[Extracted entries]
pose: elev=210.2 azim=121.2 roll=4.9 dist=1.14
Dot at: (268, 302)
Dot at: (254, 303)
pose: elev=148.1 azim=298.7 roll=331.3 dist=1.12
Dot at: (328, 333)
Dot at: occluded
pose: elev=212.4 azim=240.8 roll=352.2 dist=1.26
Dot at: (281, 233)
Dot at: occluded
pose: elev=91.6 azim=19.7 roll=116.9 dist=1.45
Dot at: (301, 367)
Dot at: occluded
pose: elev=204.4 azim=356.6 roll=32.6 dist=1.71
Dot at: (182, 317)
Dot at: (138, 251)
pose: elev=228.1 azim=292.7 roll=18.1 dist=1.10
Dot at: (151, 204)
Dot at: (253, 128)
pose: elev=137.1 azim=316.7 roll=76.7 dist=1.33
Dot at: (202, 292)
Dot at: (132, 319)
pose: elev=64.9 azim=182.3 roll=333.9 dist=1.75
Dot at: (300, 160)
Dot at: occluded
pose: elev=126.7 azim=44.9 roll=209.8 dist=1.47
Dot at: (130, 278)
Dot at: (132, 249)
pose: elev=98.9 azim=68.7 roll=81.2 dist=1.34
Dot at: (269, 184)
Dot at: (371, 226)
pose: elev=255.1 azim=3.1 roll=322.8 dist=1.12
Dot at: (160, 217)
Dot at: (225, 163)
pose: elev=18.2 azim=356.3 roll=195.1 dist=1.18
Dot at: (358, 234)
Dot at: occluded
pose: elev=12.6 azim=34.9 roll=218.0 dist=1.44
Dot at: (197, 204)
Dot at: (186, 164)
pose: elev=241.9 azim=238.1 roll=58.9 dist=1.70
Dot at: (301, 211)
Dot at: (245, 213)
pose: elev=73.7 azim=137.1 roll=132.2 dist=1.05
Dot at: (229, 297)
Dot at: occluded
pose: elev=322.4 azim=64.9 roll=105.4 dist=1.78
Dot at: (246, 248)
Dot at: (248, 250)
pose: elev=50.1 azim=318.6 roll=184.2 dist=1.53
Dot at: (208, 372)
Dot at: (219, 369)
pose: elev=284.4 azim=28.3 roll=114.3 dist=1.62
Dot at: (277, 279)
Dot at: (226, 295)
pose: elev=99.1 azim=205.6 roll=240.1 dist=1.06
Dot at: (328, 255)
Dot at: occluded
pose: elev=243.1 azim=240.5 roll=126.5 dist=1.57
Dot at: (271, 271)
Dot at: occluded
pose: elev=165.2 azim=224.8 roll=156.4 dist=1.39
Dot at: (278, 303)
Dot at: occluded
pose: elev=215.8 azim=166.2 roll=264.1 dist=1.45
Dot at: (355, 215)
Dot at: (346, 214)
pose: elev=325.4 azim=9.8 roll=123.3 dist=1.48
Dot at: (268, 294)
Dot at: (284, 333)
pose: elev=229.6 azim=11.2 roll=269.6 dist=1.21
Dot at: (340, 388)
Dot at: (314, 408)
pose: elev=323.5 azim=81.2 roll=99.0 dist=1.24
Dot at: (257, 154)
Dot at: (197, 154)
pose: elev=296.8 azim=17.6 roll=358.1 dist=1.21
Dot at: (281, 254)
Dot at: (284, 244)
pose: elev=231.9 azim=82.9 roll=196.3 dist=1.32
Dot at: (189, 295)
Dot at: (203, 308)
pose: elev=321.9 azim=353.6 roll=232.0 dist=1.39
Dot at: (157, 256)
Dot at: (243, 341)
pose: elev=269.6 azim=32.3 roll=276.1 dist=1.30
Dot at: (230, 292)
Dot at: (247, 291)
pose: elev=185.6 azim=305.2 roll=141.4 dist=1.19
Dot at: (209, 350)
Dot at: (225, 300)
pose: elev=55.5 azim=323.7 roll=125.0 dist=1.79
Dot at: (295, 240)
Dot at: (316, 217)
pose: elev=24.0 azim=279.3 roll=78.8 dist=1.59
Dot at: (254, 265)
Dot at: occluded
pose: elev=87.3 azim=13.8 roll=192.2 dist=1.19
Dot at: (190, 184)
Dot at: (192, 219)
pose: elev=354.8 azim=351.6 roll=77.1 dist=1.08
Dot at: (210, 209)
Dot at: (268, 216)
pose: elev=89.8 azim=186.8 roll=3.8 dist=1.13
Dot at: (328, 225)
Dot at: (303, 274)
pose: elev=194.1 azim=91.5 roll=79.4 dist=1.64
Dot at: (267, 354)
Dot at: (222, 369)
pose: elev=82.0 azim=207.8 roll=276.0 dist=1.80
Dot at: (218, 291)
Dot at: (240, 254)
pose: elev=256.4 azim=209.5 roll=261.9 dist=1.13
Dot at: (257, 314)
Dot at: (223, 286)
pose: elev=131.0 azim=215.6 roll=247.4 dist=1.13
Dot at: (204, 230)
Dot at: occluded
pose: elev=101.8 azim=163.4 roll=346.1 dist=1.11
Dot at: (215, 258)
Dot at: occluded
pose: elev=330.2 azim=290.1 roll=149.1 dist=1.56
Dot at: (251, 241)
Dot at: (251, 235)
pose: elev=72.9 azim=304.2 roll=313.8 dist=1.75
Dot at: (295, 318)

WHAT TO DO: Copy every entry above word for word, with no changes.

EXERCISE OUTPUT:
pose: elev=210.2 azim=121.2 roll=4.9 dist=1.14
Dot at: (268, 302)
Dot at: (254, 303)
pose: elev=148.1 azim=298.7 roll=331.3 dist=1.12
Dot at: (328, 333)
Dot at: occluded
pose: elev=212.4 azim=240.8 roll=352.2 dist=1.26
Dot at: (281, 233)
Dot at: occluded
pose: elev=91.6 azim=19.7 roll=116.9 dist=1.45
Dot at: (301, 367)
Dot at: occluded
pose: elev=204.4 azim=356.6 roll=32.6 dist=1.71
Dot at: (182, 317)
Dot at: (138, 251)
pose: elev=228.1 azim=292.7 roll=18.1 dist=1.10
Dot at: (151, 204)
Dot at: (253, 128)
pose: elev=137.1 azim=316.7 roll=76.7 dist=1.33
Dot at: (202, 292)
Dot at: (132, 319)
pose: elev=64.9 azim=182.3 roll=333.9 dist=1.75
Dot at: (300, 160)
Dot at: occluded
pose: elev=126.7 azim=44.9 roll=209.8 dist=1.47
Dot at: (130, 278)
Dot at: (132, 249)
pose: elev=98.9 azim=68.7 roll=81.2 dist=1.34
Dot at: (269, 184)
Dot at: (371, 226)
pose: elev=255.1 azim=3.1 roll=322.8 dist=1.12
Dot at: (160, 217)
Dot at: (225, 163)
pose: elev=18.2 azim=356.3 roll=195.1 dist=1.18
Dot at: (358, 234)
Dot at: occluded
pose: elev=12.6 azim=34.9 roll=218.0 dist=1.44
Dot at: (197, 204)
Dot at: (186, 164)
pose: elev=241.9 azim=238.1 roll=58.9 dist=1.70
Dot at: (301, 211)
Dot at: (245, 213)
pose: elev=73.7 azim=137.1 roll=132.2 dist=1.05
Dot at: (229, 297)
Dot at: occluded
pose: elev=322.4 azim=64.9 roll=105.4 dist=1.78
Dot at: (246, 248)
Dot at: (248, 250)
pose: elev=50.1 azim=318.6 roll=184.2 dist=1.53
Dot at: (208, 372)
Dot at: (219, 369)
pose: elev=284.4 azim=28.3 roll=114.3 dist=1.62
Dot at: (277, 279)
Dot at: (226, 295)
pose: elev=99.1 azim=205.6 roll=240.1 dist=1.06
Dot at: (328, 255)
Dot at: occluded
pose: elev=243.1 azim=240.5 roll=126.5 dist=1.57
Dot at: (271, 271)
Dot at: occluded
pose: elev=165.2 azim=224.8 roll=156.4 dist=1.39
Dot at: (278, 303)
Dot at: occluded
pose: elev=215.8 azim=166.2 roll=264.1 dist=1.45
Dot at: (355, 215)
Dot at: (346, 214)
pose: elev=325.4 azim=9.8 roll=123.3 dist=1.48
Dot at: (268, 294)
Dot at: (284, 333)
pose: elev=229.6 azim=11.2 roll=269.6 dist=1.21
Dot at: (340, 388)
Dot at: (314, 408)
pose: elev=323.5 azim=81.2 roll=99.0 dist=1.24
Dot at: (257, 154)
Dot at: (197, 154)
pose: elev=296.8 azim=17.6 roll=358.1 dist=1.21
Dot at: (281, 254)
Dot at: (284, 244)
pose: elev=231.9 azim=82.9 roll=196.3 dist=1.32
Dot at: (189, 295)
Dot at: (203, 308)
pose: elev=321.9 azim=353.6 roll=232.0 dist=1.39
Dot at: (157, 256)
Dot at: (243, 341)
pose: elev=269.6 azim=32.3 roll=276.1 dist=1.30
Dot at: (230, 292)
Dot at: (247, 291)
pose: elev=185.6 azim=305.2 roll=141.4 dist=1.19
Dot at: (209, 350)
Dot at: (225, 300)
pose: elev=55.5 azim=323.7 roll=125.0 dist=1.79
Dot at: (295, 240)
Dot at: (316, 217)
pose: elev=24.0 azim=279.3 roll=78.8 dist=1.59
Dot at: (254, 265)
Dot at: occluded
pose: elev=87.3 azim=13.8 roll=192.2 dist=1.19
Dot at: (190, 184)
Dot at: (192, 219)
pose: elev=354.8 azim=351.6 roll=77.1 dist=1.08
Dot at: (210, 209)
Dot at: (268, 216)
pose: elev=89.8 azim=186.8 roll=3.8 dist=1.13
Dot at: (328, 225)
Dot at: (303, 274)
pose: elev=194.1 azim=91.5 roll=79.4 dist=1.64
Dot at: (267, 354)
Dot at: (222, 369)
pose: elev=82.0 azim=207.8 roll=276.0 dist=1.80
Dot at: (218, 291)
Dot at: (240, 254)
pose: elev=256.4 azim=209.5 roll=261.9 dist=1.13
Dot at: (257, 314)
Dot at: (223, 286)
pose: elev=131.0 azim=215.6 roll=247.4 dist=1.13
Dot at: (204, 230)
Dot at: occluded
pose: elev=101.8 azim=163.4 roll=346.1 dist=1.11
Dot at: (215, 258)
Dot at: occluded
pose: elev=330.2 azim=290.1 roll=149.1 dist=1.56
Dot at: (251, 241)
Dot at: (251, 235)
pose: elev=72.9 azim=304.2 roll=313.8 dist=1.75
Dot at: (295, 318)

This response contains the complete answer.